What is computational complexity ?

Fractal - computational complexity

Complexity analysis leans on the more theoretical side of computer science. Ironically, I know, given this site’s motto, however, bear with me, it might just be worth it at the end.

Allow me to answer the first question you should have: What exactly is computational complexity ? I’m glad you asked! Computational complexity is one of the measuring sticks we’re using to compare different solutions, in an attempt to decide which one is the better choice.

What are we measuring ?

The goal for us is to decide which solution is better. That means, usually, how fast does the algorithm do its job. The problem with this approach, is that computational speed is influenced by both algorithm design and the hardware it’s run on. It wouldn’t be any fun to always decide that the best algorithm is the one that runs on the fastest computer, right ?! The good news is that a better algorithm will always run faster if the input is large enough. I classic fables terms: any slow turtle can beat the hare if they run on different tracks (In this analogy, the animal is the computer and the race track is the solution).

This sounds hard – How do we measure this?

Counting all the operations the algorithm makes is borderline impossible so instead we try to get a feel of how many operations we need to do for a given input. So you have to settle for an approximation, the upper bound of that approximation is the famous big O notation.

To get a simple form for of the big O notation you can do this: If you have of n elements as an input and your program does let’s say 45 * n + 55 operations, to get the big O value, you ignore the constants and keep only the biggest term involving n. So the big O notation for our algorithm would be O(n). This means that if you double the input, your program will run for about twice as long.

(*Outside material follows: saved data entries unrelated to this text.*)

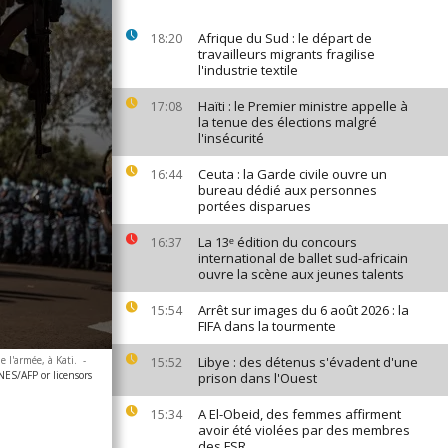
Afrique du Sud : le départ de
18:20
travailleurs migrants fragilise
l'industrie textile
Haïti : le Premier ministre appelle à
17:08
la tenue des élections malgré
l'insécurité
Ceuta : la Garde civile ouvre un
16:44
bureau dédié aux personnes
portées disparues
La 13ᵉ édition du concours
16:37
international de ballet sud-africain
ouvre la scène aux jeunes talents
Arrêt sur images du 6 août 2026 : la
15:54
FIFA dans la tourmente
 l'armée, à Kati.
-
Libye : des détenus s'évadent d'une
15:52
S/AFP or licensors
prison dans l'Ouest
A El-Obeid, des femmes affirment
15:34
avoir été violées par des membres
des FSR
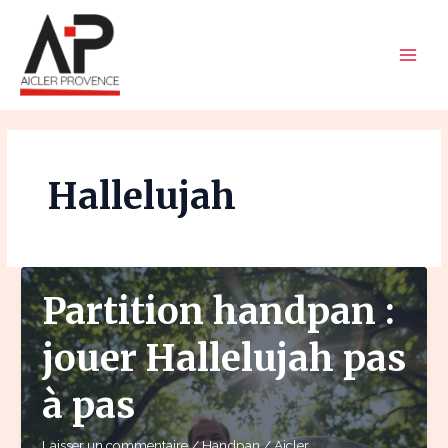
Aller
Main
au
Men
contenu
Hallelujah
Partition handpan :
jouer Hallelujah pas
à pas
Laisser un commentaire
/
Handpan
/
Aicler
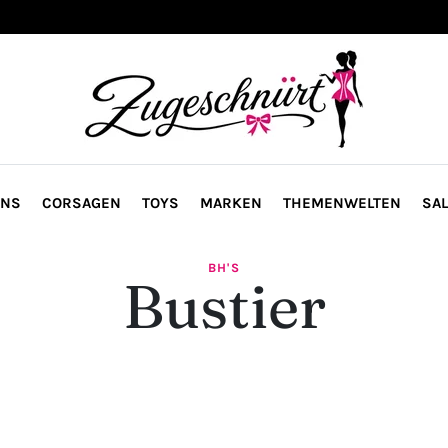
ONS
CORSAGEN
TOYS
MARKEN
THEMENWELTEN
SAL
BH'S
Bustier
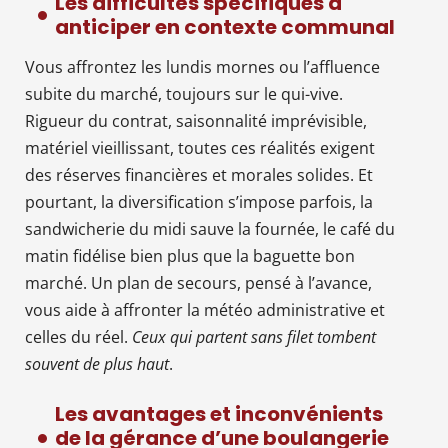
Les difficultés spécifiques à
anticiper en contexte communal
Vous affrontez les lundis mornes ou l’affluence
subite du marché, toujours sur le qui-vive.
Rigueur du contrat, saisonnalité imprévisible,
matériel vieillissant, toutes ces réalités exigent
des réserves financières et morales solides. Et
pourtant, la diversification s’impose parfois, la
sandwicherie du midi sauve la fournée, le café du
matin fidélise bien plus que la baguette bon
marché. Un plan de secours, pensé à l’avance,
vous aide à affronter la météo administrative et
celles du réel.
Ceux qui partent sans filet tombent
souvent de plus haut
.
Les avantages et inconvénients
de la gérance d’une boulangerie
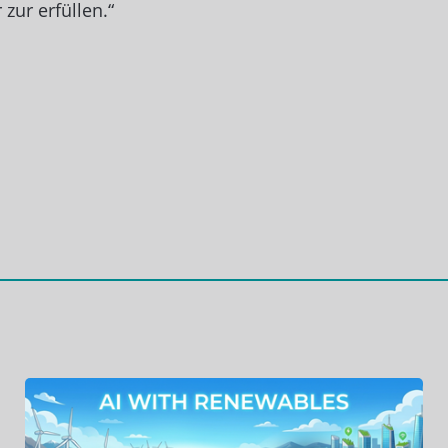
zur erfüllen.“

More so: When you add two solutions with big O notations (as in solve two problems one after the other in your program) the bigger one wins. That is O(n^2) + O(n) = O(n^2). If the alternatives are equal, you can pick either one. This is a quick and dirty way of getting to a solution, which tends to work in practice when dealing with algorithms. There are times when the bigger term is not obvious. You then have to go back to the basics and find a formula that serves as the upper bound for both therms.

Multiplication happens when you solve a different problem on every step of your algorithm. It works pretty much as expected, as in O(n) * O(n^2) = O(n^3).

If you want to read more about the subject, you can check out the Wikipedia article for big O notation

Time for some examples

Let’s take some examples and see what’s their computational complexity.

O(1)

The execution time remains the same, regardless of the input size.

  • Basic arithmetic operation (addition, subtraction etc)
  • Accessing elements in an array by index.
  • Searching for elements in a hash-map / dictionary object
  • Searching an object in a db using an indexed column
O(log(n))

If you can’t design anything that works in O(1), this is  usually the next best thing. You can double the input for the run time to increase by one unit. Pretty sweet deal I’d say. Some common algorithms are:

  • Searching an element in a sorted list
  • Insert / delete operations on a binary tree / heap
  • Raise to the power (Exponential by squaring)
    • Theoretically this is not O(log(n)) because the result size can grow linearly with the input size. However, I still think it’s a neat algorithm and worth mentioning. Furthermore, it behaves quite well in practice.
O(n)

The execution time grows with the input size. Doubling the input size doubles the execution time. Not a great deal, but it could work.

  • Search an element in an unordered list
  • Searching through a  table using an indexed column.
O(n*log(n))

These are slightly more inefficient than O(n), although they offer pretty good performance.

  • Sorting – mostly sorting algorithms.
O(n^2)

The execution time grows squarely with the input size. Therefore, with double the input, the program takes four times as long to finish. 

I’m adding to this bucket all the polynomial algorithms (O(n^x), regardless x). They are pretty similar so it’s not exactly cheating. Just go with it!

  • Generating pairs of elements
  • Inefficient sorting (bubble sort)
  • Joining tables
O(n!)

These are exploration algorithms. You get the input and you look at all possible solutions to see which ones work.

I’m also including here exponential time like O(2^n). The execution time grows so much that on an average computer you can usually handle an input size in the low tens (i.e. 30 / 40). Avoid using these if you can.

  • Backtracking
  • Traveling salesman problem

Disclaimer and other notations

The big O notation is a simple way to provide an upper bound on the growth rate of the execution time. In most cases that is enough, however, there are other notations that can be used if the situation demands it.

  • Ω – big omega  – the execution time grows at least as fast as the notation. It’s a lower bound on the execution time.
  • Θ – big theta – the algorithm is bounded by both big O and big Omega. This can translate into: the execution time grows as fast as the notation.

We also have a little variant for all the notations, I’m not going to get into any details, but I just wanted to let you know.